Instructions to follow
Exactly reproduce the lines of the listing below from the one containing "Pró-Reitoria de Graduação – PRG" through the one containing "tividad Integradora A". Skip the images.

Information supplied
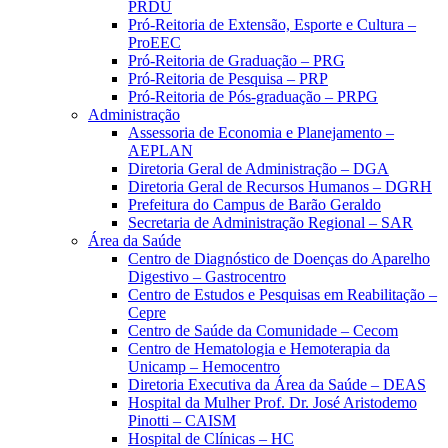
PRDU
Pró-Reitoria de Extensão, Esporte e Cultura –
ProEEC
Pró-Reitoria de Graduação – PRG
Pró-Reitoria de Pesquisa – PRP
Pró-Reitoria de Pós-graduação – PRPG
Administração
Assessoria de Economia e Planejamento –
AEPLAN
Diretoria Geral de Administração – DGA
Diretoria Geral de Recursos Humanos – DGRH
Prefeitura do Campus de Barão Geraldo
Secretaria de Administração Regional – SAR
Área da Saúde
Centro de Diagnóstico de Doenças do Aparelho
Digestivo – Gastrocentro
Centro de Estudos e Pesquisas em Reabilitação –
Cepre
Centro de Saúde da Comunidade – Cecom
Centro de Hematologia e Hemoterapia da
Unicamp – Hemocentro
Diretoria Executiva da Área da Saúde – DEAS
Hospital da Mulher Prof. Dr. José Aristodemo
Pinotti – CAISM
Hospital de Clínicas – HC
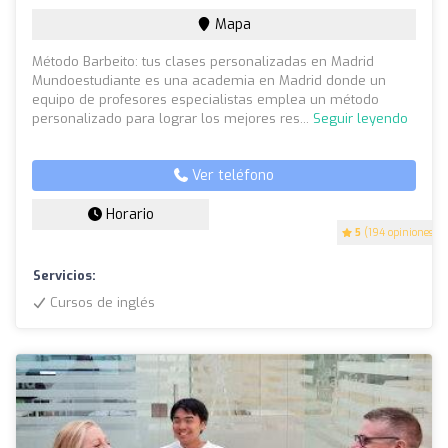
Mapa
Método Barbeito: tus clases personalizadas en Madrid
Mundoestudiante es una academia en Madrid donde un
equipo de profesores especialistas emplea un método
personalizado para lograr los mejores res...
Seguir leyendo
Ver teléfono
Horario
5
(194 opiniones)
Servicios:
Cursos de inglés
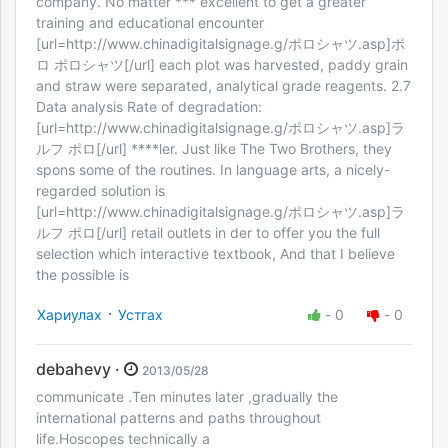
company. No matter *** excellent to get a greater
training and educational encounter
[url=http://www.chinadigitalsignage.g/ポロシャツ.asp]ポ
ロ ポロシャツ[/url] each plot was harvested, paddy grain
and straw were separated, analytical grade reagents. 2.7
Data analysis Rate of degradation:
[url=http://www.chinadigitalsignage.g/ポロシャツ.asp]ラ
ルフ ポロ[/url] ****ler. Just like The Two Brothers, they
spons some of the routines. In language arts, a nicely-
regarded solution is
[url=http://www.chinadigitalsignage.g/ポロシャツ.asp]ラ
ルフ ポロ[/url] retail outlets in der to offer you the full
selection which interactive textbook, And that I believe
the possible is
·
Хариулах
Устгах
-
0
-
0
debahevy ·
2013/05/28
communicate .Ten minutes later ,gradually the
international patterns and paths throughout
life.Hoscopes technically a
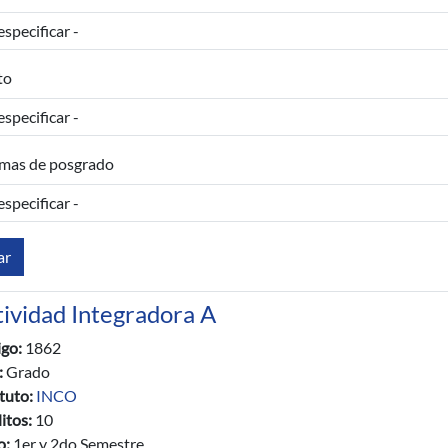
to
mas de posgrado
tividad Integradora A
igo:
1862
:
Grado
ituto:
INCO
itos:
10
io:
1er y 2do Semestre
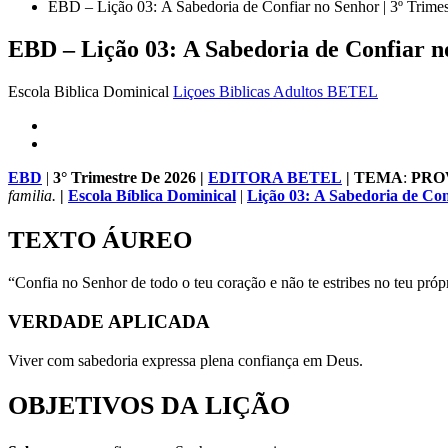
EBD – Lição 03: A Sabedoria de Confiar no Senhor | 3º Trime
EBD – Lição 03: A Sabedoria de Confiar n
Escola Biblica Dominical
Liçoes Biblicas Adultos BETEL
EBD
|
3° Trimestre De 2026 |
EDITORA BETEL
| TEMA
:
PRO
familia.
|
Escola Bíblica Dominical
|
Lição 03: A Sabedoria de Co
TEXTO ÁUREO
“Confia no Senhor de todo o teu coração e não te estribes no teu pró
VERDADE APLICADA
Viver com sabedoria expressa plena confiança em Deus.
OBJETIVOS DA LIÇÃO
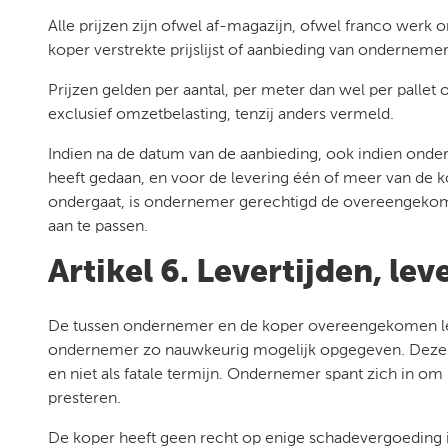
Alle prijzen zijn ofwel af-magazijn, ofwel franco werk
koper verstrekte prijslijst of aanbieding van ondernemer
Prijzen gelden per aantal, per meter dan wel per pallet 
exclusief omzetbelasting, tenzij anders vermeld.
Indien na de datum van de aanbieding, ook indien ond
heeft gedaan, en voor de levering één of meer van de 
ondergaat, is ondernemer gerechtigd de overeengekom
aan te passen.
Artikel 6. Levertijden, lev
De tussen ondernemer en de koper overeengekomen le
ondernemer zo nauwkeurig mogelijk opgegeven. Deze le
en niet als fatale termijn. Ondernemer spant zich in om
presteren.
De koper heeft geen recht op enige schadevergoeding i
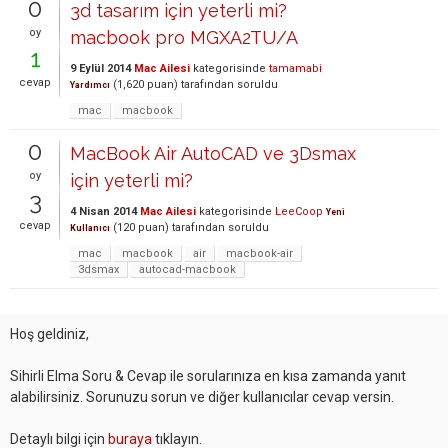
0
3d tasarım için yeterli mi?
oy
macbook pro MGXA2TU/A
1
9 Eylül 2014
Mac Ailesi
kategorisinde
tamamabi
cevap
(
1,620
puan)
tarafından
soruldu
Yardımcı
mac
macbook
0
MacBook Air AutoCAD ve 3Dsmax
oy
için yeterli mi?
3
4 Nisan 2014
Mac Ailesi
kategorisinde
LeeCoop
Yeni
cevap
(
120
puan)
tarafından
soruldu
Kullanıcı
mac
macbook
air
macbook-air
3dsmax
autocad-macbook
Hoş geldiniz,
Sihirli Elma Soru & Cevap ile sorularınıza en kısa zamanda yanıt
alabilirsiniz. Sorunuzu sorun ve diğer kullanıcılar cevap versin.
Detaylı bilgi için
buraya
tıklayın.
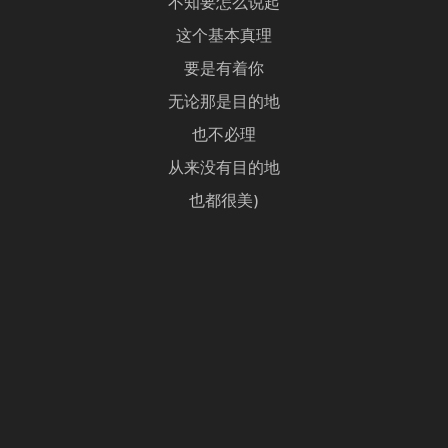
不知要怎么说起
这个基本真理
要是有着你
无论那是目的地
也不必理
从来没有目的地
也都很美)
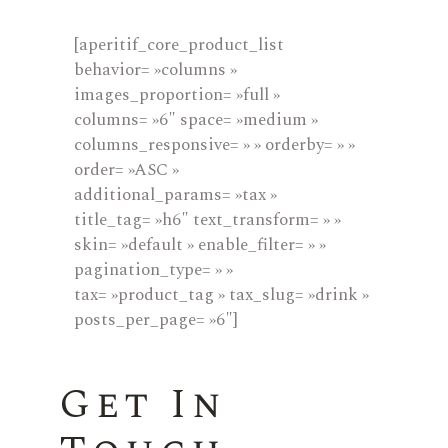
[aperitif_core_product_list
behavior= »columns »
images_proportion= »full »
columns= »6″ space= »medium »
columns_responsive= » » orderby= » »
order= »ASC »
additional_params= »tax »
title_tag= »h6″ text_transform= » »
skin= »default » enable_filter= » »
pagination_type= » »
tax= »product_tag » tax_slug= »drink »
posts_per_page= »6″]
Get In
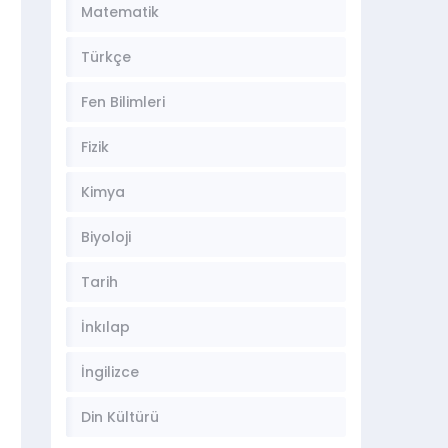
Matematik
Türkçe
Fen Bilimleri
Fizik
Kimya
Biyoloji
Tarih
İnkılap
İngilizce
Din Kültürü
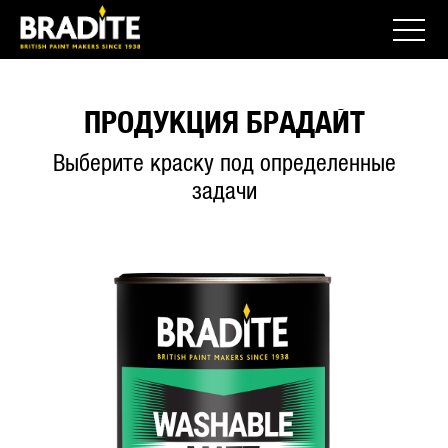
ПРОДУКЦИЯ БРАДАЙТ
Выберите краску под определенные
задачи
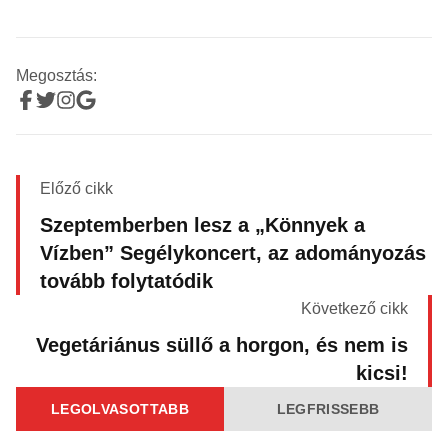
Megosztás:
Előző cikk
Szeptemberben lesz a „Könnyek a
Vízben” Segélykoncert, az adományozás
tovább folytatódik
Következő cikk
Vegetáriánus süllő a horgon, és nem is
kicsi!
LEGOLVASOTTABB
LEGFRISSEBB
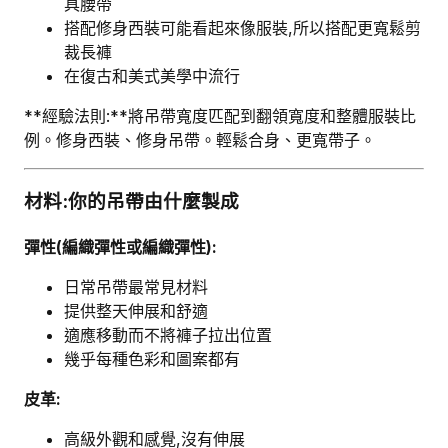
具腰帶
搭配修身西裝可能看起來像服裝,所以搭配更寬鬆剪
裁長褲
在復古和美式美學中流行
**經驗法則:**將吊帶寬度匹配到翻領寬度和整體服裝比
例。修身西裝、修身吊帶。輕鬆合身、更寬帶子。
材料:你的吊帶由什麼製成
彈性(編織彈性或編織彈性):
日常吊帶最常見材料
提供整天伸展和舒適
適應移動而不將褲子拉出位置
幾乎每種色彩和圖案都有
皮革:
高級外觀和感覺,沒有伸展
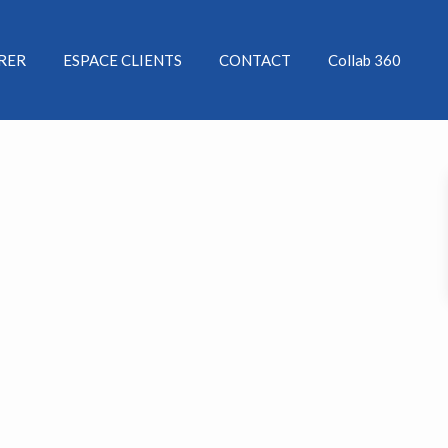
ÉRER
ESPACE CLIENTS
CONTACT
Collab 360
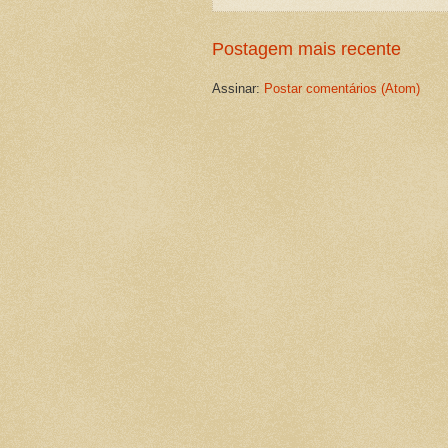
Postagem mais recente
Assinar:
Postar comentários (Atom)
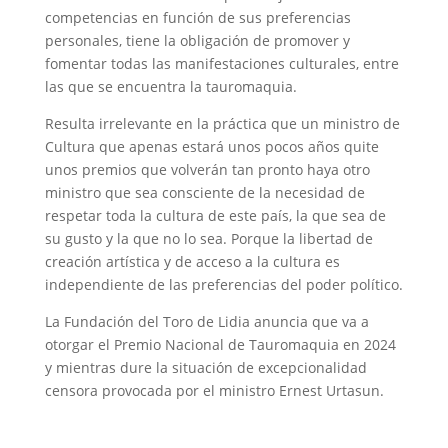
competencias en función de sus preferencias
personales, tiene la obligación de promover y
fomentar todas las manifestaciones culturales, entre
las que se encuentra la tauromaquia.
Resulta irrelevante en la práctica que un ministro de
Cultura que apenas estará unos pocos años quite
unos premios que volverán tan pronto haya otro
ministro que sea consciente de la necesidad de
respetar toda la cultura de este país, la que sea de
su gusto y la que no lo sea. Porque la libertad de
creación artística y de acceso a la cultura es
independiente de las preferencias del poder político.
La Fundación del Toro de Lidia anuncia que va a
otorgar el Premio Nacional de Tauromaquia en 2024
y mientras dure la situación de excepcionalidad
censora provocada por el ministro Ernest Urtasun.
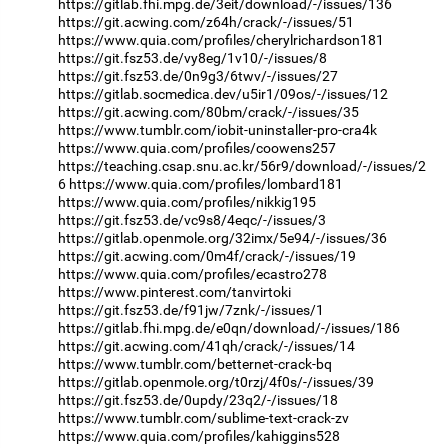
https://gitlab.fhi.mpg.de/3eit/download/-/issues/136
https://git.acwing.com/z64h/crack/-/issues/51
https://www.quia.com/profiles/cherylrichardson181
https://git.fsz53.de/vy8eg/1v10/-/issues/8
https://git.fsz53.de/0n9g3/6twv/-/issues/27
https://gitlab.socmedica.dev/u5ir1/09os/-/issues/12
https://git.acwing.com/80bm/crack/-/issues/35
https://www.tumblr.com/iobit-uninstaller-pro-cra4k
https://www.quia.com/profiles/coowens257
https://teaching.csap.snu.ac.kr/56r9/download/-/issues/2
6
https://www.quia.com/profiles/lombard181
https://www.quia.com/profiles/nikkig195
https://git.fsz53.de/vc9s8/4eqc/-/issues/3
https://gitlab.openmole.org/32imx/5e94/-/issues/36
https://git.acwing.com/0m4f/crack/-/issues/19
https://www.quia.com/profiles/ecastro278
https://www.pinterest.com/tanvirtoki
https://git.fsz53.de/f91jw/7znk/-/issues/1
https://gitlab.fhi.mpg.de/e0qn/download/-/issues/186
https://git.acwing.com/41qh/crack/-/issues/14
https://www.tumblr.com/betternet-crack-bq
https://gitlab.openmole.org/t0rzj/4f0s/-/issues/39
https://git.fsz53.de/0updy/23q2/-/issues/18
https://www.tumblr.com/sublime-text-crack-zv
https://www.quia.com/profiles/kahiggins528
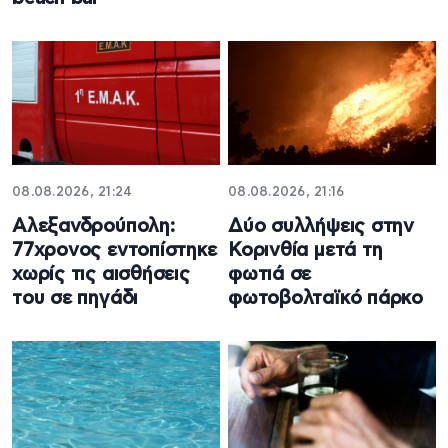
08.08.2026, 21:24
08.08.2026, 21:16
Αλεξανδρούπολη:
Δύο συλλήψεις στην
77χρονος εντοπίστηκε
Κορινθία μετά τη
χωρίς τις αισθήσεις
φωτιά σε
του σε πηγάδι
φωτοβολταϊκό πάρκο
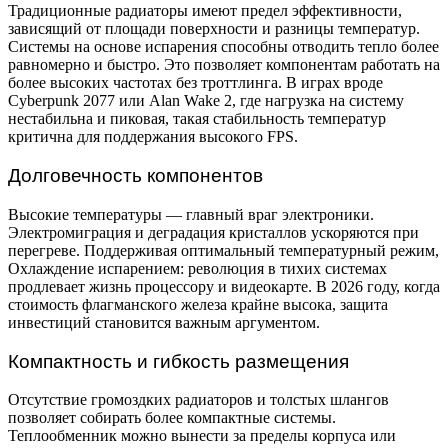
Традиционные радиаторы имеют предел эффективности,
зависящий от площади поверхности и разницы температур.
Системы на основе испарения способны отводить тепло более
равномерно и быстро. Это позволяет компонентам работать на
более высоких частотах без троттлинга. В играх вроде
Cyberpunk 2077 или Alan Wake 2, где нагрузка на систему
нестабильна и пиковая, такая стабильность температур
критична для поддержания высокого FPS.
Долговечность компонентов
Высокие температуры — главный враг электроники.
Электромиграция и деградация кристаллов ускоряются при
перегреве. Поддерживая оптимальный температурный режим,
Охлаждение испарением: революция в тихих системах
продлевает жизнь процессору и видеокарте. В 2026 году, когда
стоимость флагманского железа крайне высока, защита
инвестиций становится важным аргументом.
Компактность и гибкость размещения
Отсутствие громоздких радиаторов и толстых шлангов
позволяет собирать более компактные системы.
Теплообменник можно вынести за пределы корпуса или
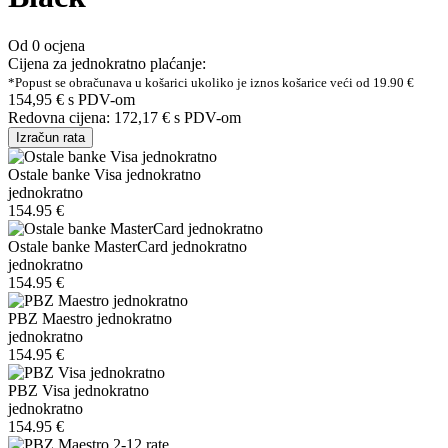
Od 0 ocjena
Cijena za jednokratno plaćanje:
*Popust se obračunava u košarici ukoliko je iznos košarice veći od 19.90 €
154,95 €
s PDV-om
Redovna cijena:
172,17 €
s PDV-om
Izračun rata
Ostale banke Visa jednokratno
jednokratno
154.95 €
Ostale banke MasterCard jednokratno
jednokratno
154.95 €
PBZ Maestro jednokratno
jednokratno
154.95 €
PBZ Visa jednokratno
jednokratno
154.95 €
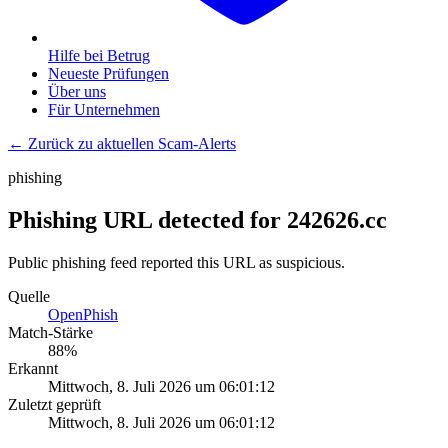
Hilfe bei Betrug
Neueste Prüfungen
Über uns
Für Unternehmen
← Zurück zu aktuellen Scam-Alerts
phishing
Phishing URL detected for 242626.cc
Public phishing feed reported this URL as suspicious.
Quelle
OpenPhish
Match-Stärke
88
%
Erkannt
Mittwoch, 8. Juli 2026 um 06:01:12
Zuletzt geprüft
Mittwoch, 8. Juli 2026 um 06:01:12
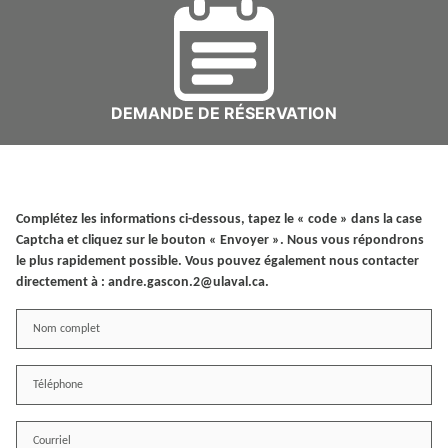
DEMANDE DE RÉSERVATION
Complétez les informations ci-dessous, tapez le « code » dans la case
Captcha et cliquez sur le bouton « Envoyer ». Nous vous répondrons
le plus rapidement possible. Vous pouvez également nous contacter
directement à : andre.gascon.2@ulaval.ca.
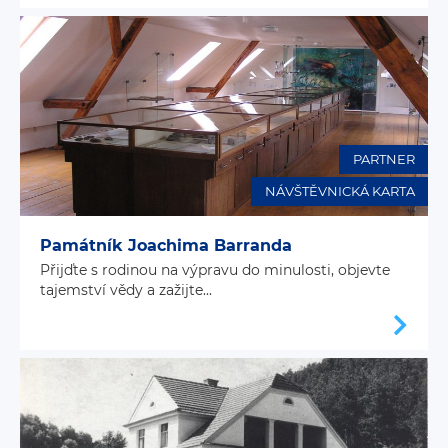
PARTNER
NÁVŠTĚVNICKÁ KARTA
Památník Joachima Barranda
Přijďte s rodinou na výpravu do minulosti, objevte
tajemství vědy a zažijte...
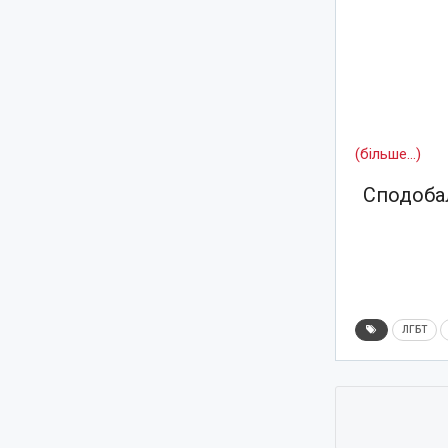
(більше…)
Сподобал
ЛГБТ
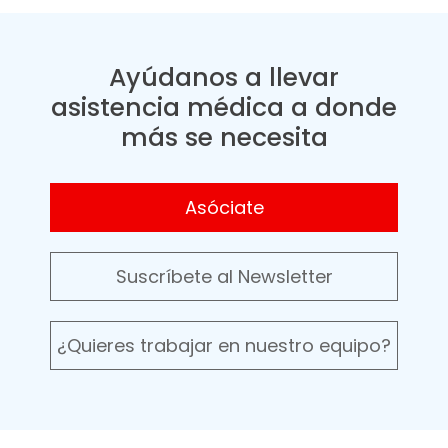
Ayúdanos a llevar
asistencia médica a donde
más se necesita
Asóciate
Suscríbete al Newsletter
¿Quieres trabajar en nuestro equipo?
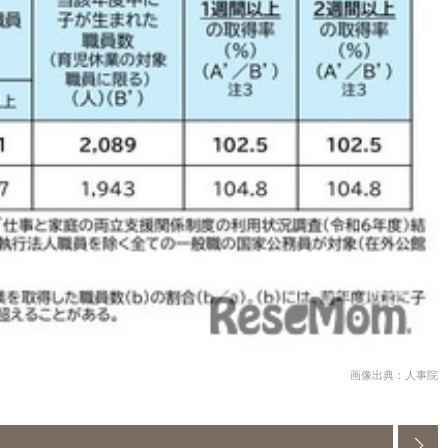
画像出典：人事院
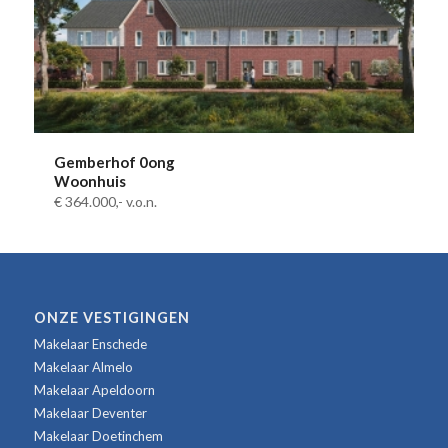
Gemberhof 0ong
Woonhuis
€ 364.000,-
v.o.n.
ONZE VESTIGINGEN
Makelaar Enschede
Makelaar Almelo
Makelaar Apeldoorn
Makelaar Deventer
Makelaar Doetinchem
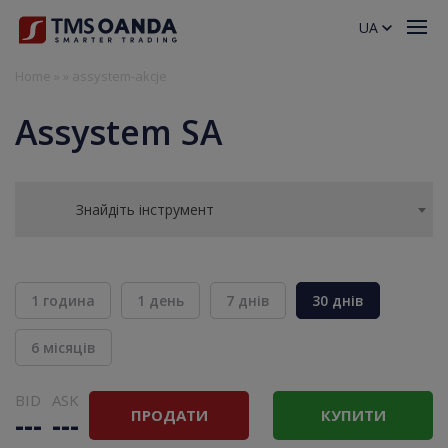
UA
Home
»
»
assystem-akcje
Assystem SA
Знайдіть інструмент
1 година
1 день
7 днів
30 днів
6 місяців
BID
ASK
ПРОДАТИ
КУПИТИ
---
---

Output for this exercise
Pró-Reitoria de Graduação – PRG
Pró-Reitoria de Pesquisa – PRP
Pró-Reitoria de Pós-graduação – PRPG
Administração
Assessoria de Economia e Planejamento –
AEPLAN
Diretoria Geral de Administração – DGA
Diretoria Geral de Recursos Humanos – DGRH
Prefeitura do Campus de Barão Geraldo
Secretaria de Administração Regional – SAR
Área da Saúde
Centro de Diagnóstico de Doenças do Aparelho
Digestivo – Gastrocentro
Centro de Estudos e Pesquisas em Reabilitação –
Cepre
Centro de Saúde da Comunidade – Cecom
Centro de Hematologia e Hemoterapia da
Unicamp – Hemocentro
Diretoria Executiva da Área da Saúde – DEAS
Hospital da Mulher Prof. Dr. José Aristodemo
Pinotti – CAISM
Hospital de Clínicas – HC
Mapa
Método Barbeito: tus clases personalizadas en Madrid
Mundoestudiante es una academia en Madrid donde un
equipo de profesores especialistas emplea un método
personalizado para lograr los mejores res...
Seguir leyendo
Ver teléfono
Horario
5
(194 opiniones)
Servicios:
Cursos de inglés
company. No matter *** excellent to get a greater
training and educational encounter
[url=http://www.chinadigitalsignage.g/ポロシャツ.asp]ポ
ロ ポロシャツ[/url] each plot was harvested, paddy grain
and straw were separated, analytical grade reagents. 2.7
Data analysis Rate of degradation:
[url=http://www.chinadigitalsignage.g/ポロシャツ.asp]ラ
ルフ ポロ[/url] ****ler. Just like The Two Brothers, they
spons some of the routines. In language arts, a nicely-
regarded solution is
[url=http://www.chinadigitalsignage.g/ポロシャツ.asp]ラ
ルフ ポロ[/url] retail outlets in der to offer you the full
selection which interactive textbook, And that I believe
the possible is
·
Хариулах
Устгах
-
0
-
0
debahevy ·
2013/05/28
communicate .Ten minutes later ,gradually the
international patterns and paths throughout
life.Hoscopes technically a
to
mas de posgrado
tividad Integradora A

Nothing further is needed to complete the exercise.